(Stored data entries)
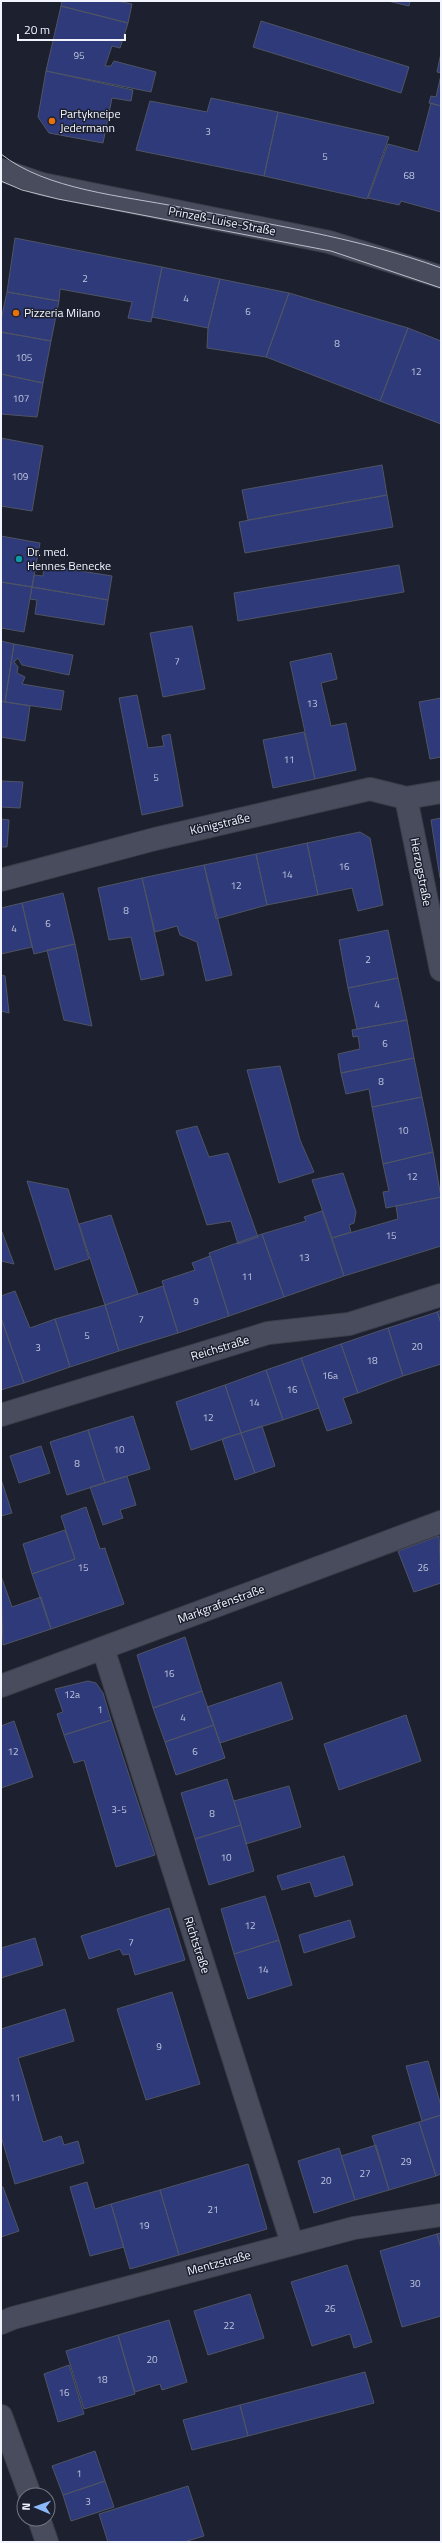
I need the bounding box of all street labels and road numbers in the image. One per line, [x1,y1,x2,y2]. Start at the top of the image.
street label: Prinzeß-Luise-Straße [167,201,277,240]
street label: Königstraße [188,807,252,840]
street label: Herzogstraße [406,836,437,908]
street label: Reichstraße [188,1330,252,1365]
street label: Markgrafenstraße [175,1579,267,1628]
street label: Richtstraße [179,1914,216,1976]
street label: Mentzstraße [185,2245,253,2280]

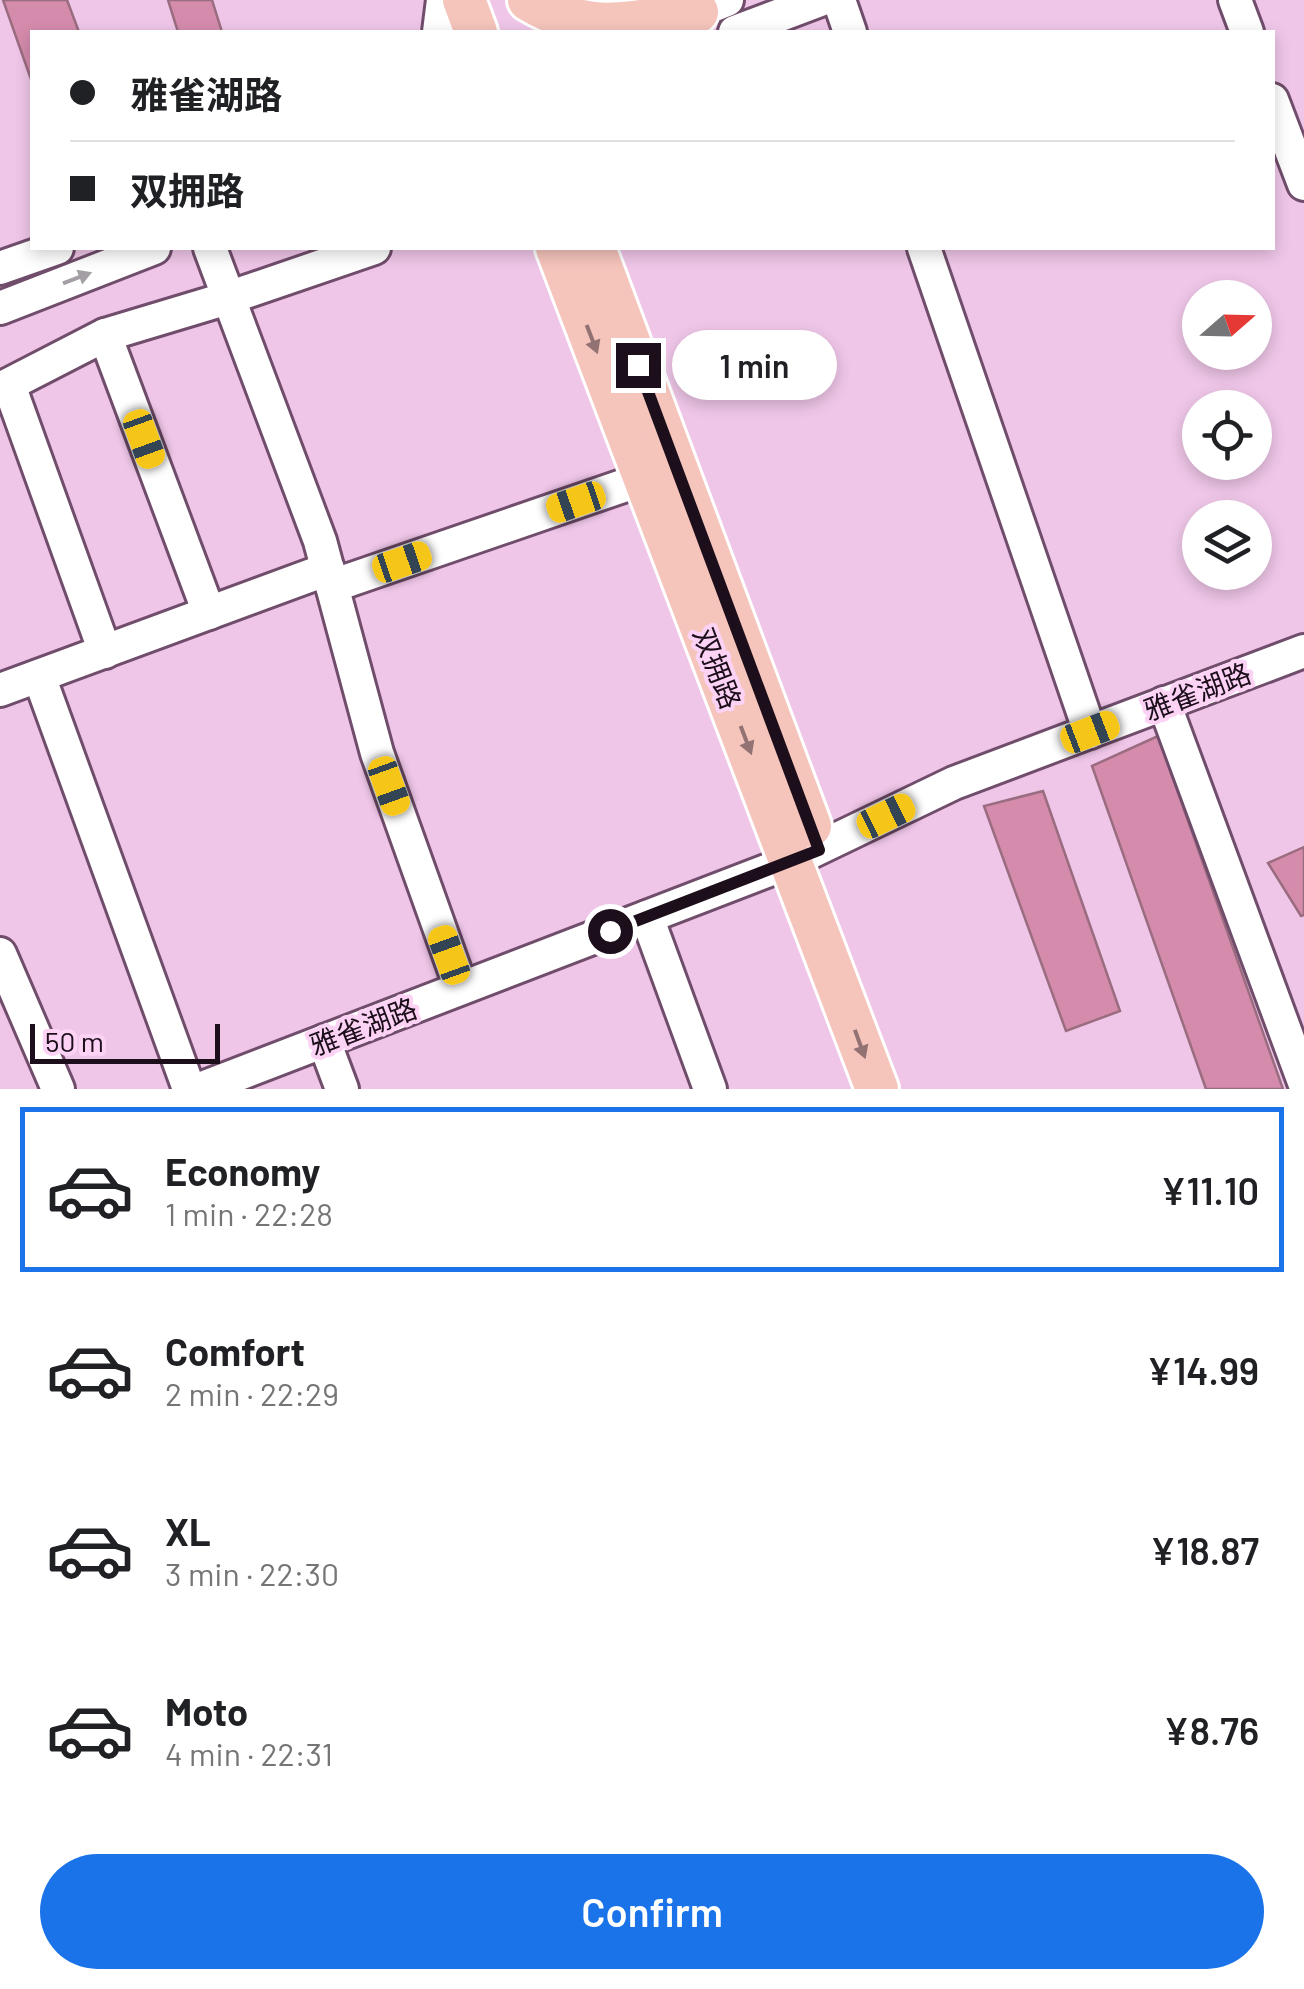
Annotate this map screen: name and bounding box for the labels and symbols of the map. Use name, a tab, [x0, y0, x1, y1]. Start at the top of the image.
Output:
one-way arrow	[63, 269, 93, 285]
north arrow	[1182, 280, 1272, 370]
one-way arrow	[585, 324, 601, 354]
callout: 1 min	[673, 330, 838, 400]
route end	[616, 343, 661, 388]
car	[120, 406, 168, 472]
car	[543, 478, 609, 526]
car	[369, 538, 435, 586]
street label: 双拥路	[687, 623, 749, 713]
street label: 雅雀湖路	[1139, 655, 1255, 727]
car	[1057, 707, 1123, 757]
one-way arrow	[739, 726, 754, 756]
car	[365, 753, 413, 819]
car	[852, 789, 920, 843]
route start	[588, 909, 633, 954]
car	[425, 922, 473, 988]
street label: 雅雀湖路	[305, 990, 421, 1062]
scale bar	[30, 1019, 220, 1064]
one-way arrow	[853, 1030, 868, 1060]

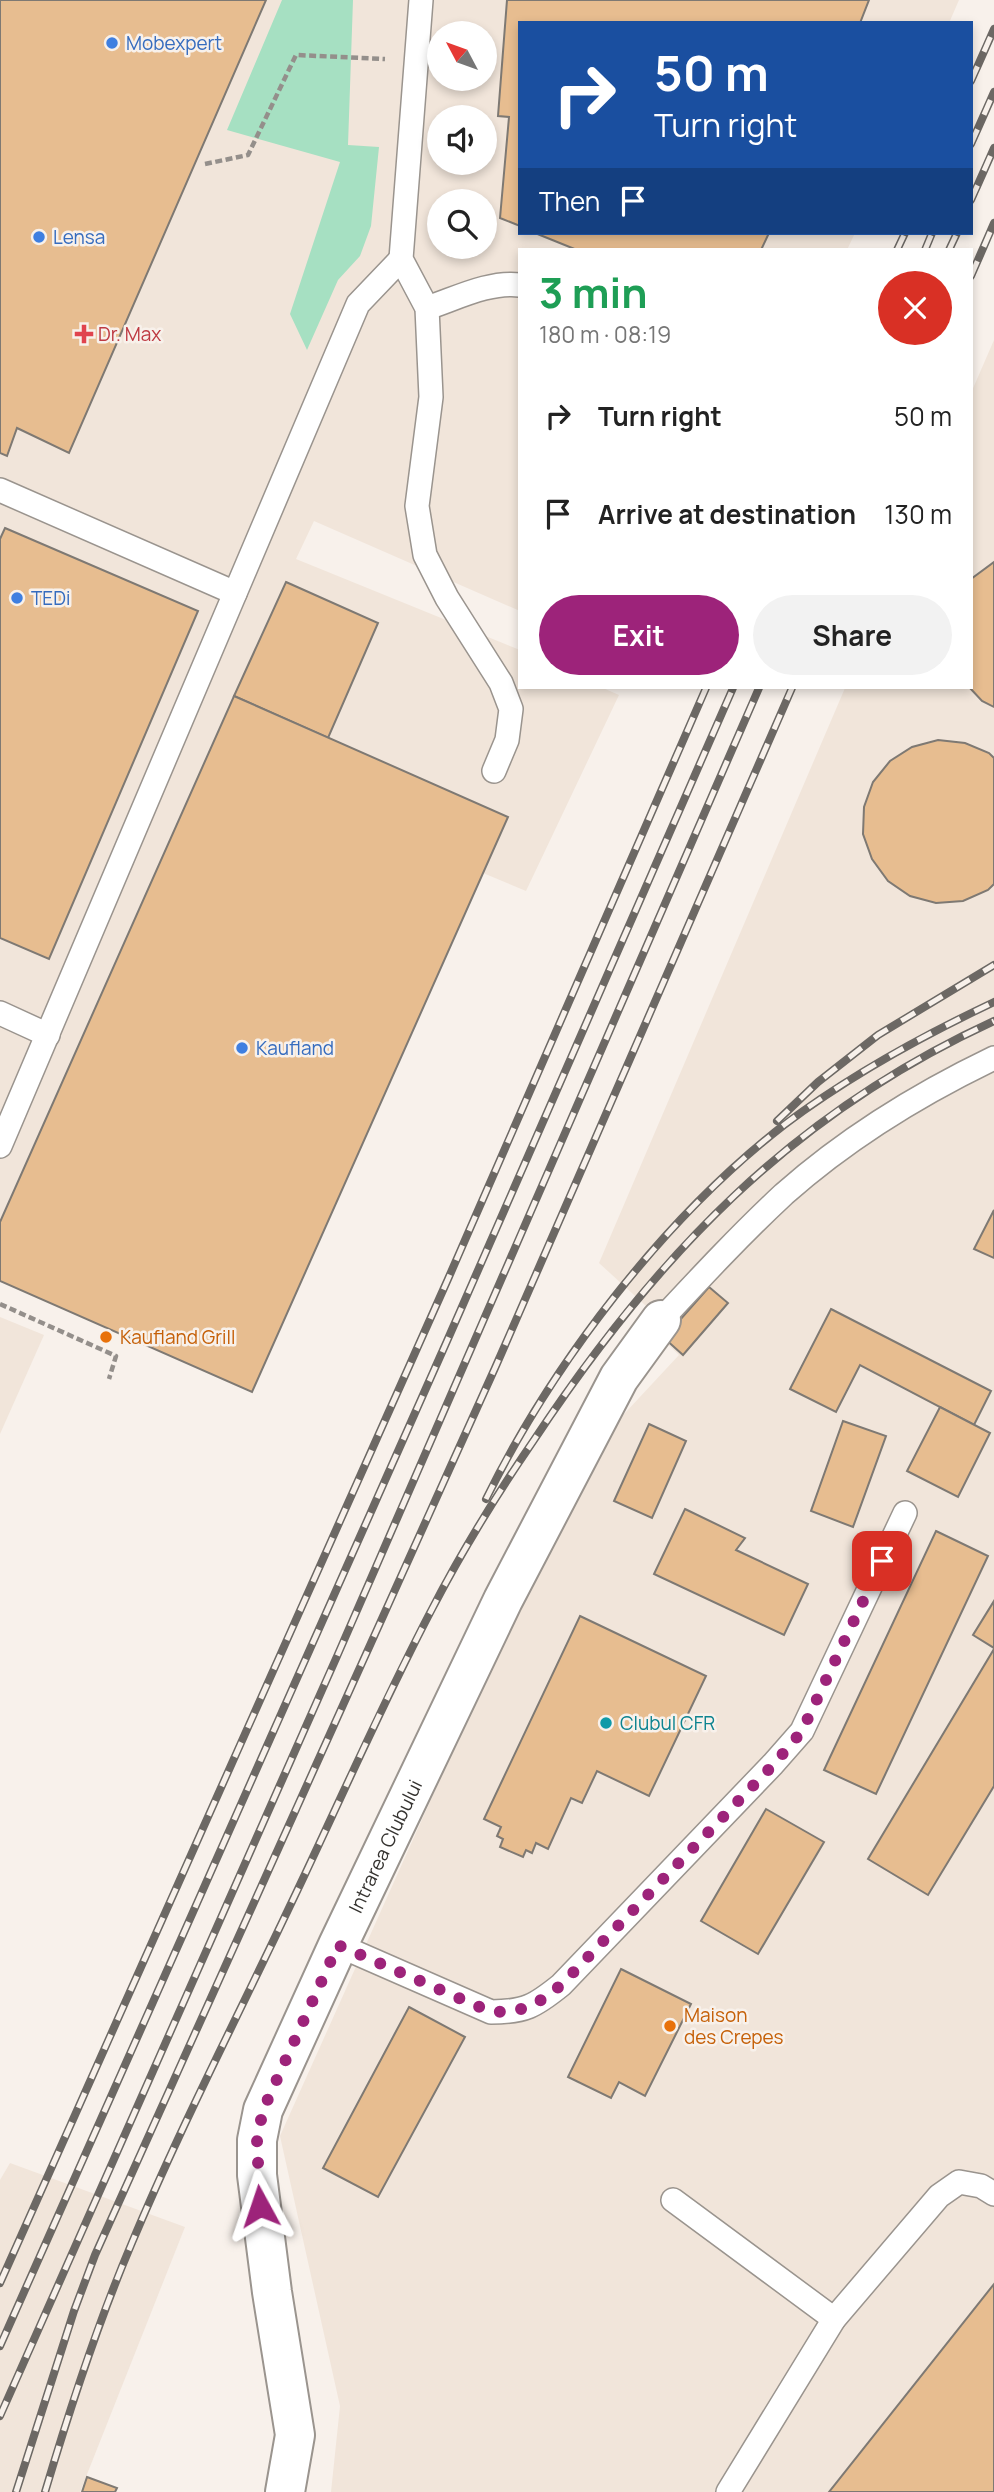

§ WHAT YOU WILL DO
Return a verbatim transcription of the data, omitting all images.

§ OUTPUT
I need the bounding box of all street labels and road numbers in the image. One per line, [x1,y1,x2,y2]. Start at the top of the image.
street label: Prinzeß-Luise-Straße [167,201,277,240]
street label: Königstraße [188,807,252,840]
street label: Herzogstraße [406,836,437,908]
street label: Reichstraße [188,1330,252,1365]
street label: Markgrafenstraße [175,1579,267,1628]
street label: Richtstraße [179,1914,216,1976]
street label: Mentzstraße [185,2245,253,2280]

Annotate this map screen: name and bounding box for the labels and symbols of the map. Use name, a tab, [x0, y0, x1, y1]. Start at the top of the image.
Output:
one-way arrow	[63, 269, 93, 285]
north arrow	[1182, 280, 1272, 370]
one-way arrow	[585, 324, 601, 354]
callout: 1 min	[673, 330, 838, 400]
route end	[616, 343, 661, 388]
car	[120, 406, 168, 472]
car	[543, 478, 609, 526]
car	[369, 538, 435, 586]
street label: 双拥路	[687, 623, 749, 713]
street label: 雅雀湖路	[1139, 655, 1255, 727]
car	[1057, 707, 1123, 757]
one-way arrow	[739, 726, 754, 756]
car	[365, 753, 413, 819]
car	[852, 789, 920, 843]
route start	[588, 909, 633, 954]
car	[425, 922, 473, 988]
street label: 雅雀湖路	[305, 990, 421, 1062]
scale bar	[30, 1019, 220, 1064]
one-way arrow	[853, 1030, 868, 1060]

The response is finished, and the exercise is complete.